Un dialogue sous contrainte

Cette volonté d’approfondir la coopération économique survient alors que Washington envisage parallèlement d’imposer des restrictions migratoires à 25 pays africains, dont quatre représentés à ce mini-sommet. Selon des documents cités par Reuters et le Washington Post, le Sénégal, la Mauritanie, le Gabon et le Libéria — dont les dirigeants sont attendus à Washington — figurent sur une liste transmise aux chancelleries africaines mi-juin, justifiée par des « problèmes de fiabilité » des documents d’identité et des « fraudes administratives ». Ces menaces, présentées comme des impératifs de sécurité nationale, fragilisent le discours américain d’un partenariat « gagnant-gagnant ».

« La présence de ces cinq États tous riverains de l’Atlantique traduit l’importance accordée par les États-Unis au contrôle des côtes vitales pour le commerce maritime, riches en ressources dans une région marquée par la concurrence russo-chinoise », analyse Dr Alioune Aboutalib Lô, chercheur au Centre AKEM d’Istanbul.
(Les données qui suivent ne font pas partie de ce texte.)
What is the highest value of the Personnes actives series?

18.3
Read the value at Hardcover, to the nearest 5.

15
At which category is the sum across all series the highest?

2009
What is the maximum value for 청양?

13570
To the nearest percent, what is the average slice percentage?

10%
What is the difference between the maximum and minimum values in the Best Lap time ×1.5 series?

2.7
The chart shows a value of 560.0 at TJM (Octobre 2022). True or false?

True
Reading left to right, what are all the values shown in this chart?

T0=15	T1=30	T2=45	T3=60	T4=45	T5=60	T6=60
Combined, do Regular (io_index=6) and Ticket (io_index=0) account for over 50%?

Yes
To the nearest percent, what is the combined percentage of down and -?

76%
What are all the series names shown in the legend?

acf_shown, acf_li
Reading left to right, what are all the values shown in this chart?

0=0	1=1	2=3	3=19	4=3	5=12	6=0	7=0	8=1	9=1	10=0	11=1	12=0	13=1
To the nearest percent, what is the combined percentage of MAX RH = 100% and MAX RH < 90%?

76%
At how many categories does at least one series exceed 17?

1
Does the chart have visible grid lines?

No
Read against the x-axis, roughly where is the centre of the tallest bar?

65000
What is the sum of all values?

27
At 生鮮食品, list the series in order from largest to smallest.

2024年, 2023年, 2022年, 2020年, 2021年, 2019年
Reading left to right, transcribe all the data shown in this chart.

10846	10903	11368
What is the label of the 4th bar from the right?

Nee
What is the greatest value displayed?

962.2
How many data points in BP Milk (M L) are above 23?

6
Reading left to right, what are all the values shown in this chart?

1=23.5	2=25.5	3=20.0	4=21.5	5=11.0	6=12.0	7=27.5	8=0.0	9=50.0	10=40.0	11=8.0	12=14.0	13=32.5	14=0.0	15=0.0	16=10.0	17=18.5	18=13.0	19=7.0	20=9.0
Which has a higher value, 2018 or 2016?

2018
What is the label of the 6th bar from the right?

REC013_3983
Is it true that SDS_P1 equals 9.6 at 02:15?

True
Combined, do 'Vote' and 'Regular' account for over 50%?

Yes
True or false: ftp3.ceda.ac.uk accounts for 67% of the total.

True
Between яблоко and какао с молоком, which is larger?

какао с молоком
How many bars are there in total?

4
Il estime que l’installation de bases militaires russes, les livraisons d’armes via Conakry et les accords militaires avec le Togo ou Sao Tomé-et-Principe inquiètent profondément Washington et ses alliés de l’OTAN.

Le Sénégal sur une ligne d’indépendance

Dans ce contexte, le Sénégal se distingue par une diplomatie plus affirmée. L’annulation par le Premier ministre Ousmane Sonko d’une préparation sportive aux États-Unis après un refus de visas, ou la priorité donnée à une visite à Pékin, illustrent une posture de souveraineté qui, selon Dr Lô, « ne peut laisser Washington indifférent ».

Si les États-Unis comptent sur des leviers économiques, comme la suspension des financements de l’USAID, la réforme de l’aide et le renouvellement incertain de l’AGOA pour obtenir des concessions, le Sénégal de Bassirou Diomaye Faye affiche une volonté de « gouvernance transparente et de partenariats équilibrés » qui pourrait compliquer les attentes américaines.

Un partenariat économique à consolider

Malgré ces tensions, les relations économiques entre Dakar et Washington restent solides. Depuis 1983, un traité bilatéral d’investissement attire des capitaux américains dans les infrastructures énergétiques, et les échanges bilatéraux ont atteint 586 millions de dollars en 2024, avec une hausse de 48 % des importations sénégalaises. Le « New Deal technologique » annoncé par Bassirou Diomaye Faye lors d’une tournée à la Silicon Valley et de récents projets d’investissement illustrent cette dynamique.

Plus largement, en 2024, les échanges États-Unis–Afrique ont frôlé 72 milliards de dollars et, lors du sommet de juin dernier, des engagements d’investissement à hauteur de 2,5 milliards de dollars ont été annoncés. Le mini-sommet de Washington prépare aussi une rencontre plus large prévue en septembre, en marge de l’Assemblée générale des Nations unies.

Pour une coordination africaine

Face à l’imprévisibilité de Trump et à une asymétrie persistante, Dr Lô recommande « une meilleure coordination africaine pour peser davantage dans les négociations ». Pour Bassirou Diomaye Faye, Mohamed Ould Cheikh El Ghazouani, Joseph Nyumah Boakai, Brice Clotaire Oligui Nguema et Umaro Sissoco Embaló, cette rencontre représente une occasion d’avancer leurs priorités économiques tout en maintenant leurs marges d’autonomie diplomatique.